Introduction of CBSE Exchange Rate Class 12


In foreign exchange rate class 12, we will study about the foreign exchange
rates, depreciation and appreciation of currencies, determination of foreign
exchange rate and foreign exchange markets.

Every country has their own currency to exchange goods and services. But
the currency of one country is not acceptable in the other country. For this
purpose, we need foreign exchange rate to convert the domestic
currency into foreign currency.
FOREIGN EXCHANGE RATE
It is the exchange rate at which one currency is exchanged for other currency
in the exchange rate market. It represents the price of one currency in terms
of other currency.

This exchange rate depends upon the demand and supply of foreign
exchange with other countries indulged in exchanging. For example, the value
of $1 is equals to Rs. 76.

DEPRECIATION V/S APPRECIATION


Currency Depreciation
• It refers to decrease in the value of domestic currency in relation to the
foreign currency.
• It means the value of domestic currency is less than the value of foreign
currency and domestic currency is required in more number to buy the
foreign currency.
• It is caused because of (1) increase in demand, or (2) decrease in
supply.
• Due to depreciation of domestic currency, the exports will rise because
the domestic currency becomes relatively cheaper and the foreign
country will purchase more from the domestic country.
• The imports will fall because the domestic country need to pay more
currency to buy same amount of goods and services.

Currency Appreciation
• It refers to increase in the value of domestic currency in relation to the
foreign currency.
• It means the value of domestic currency is more than the value of
foreign currency and domestic currency is required in less number to
buy foreign currency.
• It is caused because of (1) decrease in demand, or (2) increase in
supply.

----------------

[Problem A]: According to the exchange rate text, what does currency depreciation refer to?
[Problem B]: List every topic that the opening of the exchange rate text says will be studied.
[Problem C]: Retype the exchange rate text starting at "In foreign exchange" and ending at "of other currency.".

----------------

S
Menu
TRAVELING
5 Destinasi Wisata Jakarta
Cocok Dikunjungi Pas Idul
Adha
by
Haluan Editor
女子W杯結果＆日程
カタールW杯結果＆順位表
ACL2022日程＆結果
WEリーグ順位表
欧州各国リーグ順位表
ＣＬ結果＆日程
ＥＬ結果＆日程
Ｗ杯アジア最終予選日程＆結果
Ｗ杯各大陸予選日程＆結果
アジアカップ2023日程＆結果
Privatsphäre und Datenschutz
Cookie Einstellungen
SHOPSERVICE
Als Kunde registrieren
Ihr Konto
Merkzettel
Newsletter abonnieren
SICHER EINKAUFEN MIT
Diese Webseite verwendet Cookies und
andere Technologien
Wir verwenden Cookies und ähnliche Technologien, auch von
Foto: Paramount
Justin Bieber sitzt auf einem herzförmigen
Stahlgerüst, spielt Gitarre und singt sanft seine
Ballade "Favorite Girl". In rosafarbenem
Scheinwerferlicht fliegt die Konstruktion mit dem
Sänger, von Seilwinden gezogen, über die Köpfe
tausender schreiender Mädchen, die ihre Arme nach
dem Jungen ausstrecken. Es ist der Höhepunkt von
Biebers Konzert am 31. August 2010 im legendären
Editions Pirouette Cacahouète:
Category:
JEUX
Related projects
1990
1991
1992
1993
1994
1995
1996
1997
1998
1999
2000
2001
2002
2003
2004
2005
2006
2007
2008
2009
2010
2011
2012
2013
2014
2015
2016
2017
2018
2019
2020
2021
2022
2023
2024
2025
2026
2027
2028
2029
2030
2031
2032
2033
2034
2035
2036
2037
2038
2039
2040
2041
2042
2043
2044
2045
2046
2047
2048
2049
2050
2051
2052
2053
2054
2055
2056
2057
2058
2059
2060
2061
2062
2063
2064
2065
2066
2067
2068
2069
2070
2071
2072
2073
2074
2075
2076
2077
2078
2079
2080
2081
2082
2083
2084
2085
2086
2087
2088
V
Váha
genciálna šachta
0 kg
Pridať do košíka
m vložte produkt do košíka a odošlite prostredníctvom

----------------

[Your solution A]: It refers to a decrease in the value of domestic currency in relation to the foreign currency.

[Your solution B]:
- foreign exchange rates
- depreciation and appreciation of currencies
- determination of foreign exchange rate
- foreign exchange markets

[Your solution C]:
In foreign exchange rate class 12, we will study about the foreign exchange
rates, depreciation and appreciation of currencies, determination of foreign
exchange rate and foreign exchange markets.

Every country has their own currency to exchange goods and services. But
the currency of one country is not acceptable in the other country. For this
purpose, we need foreign exchange rate to convert the domestic
currency into foreign currency.
FOREIGN EXCHANGE RATE
It is the exchange rate at which one currency is exchanged for other currency
in the exchange rate market. It represents the price of one currency in terms
of other currency.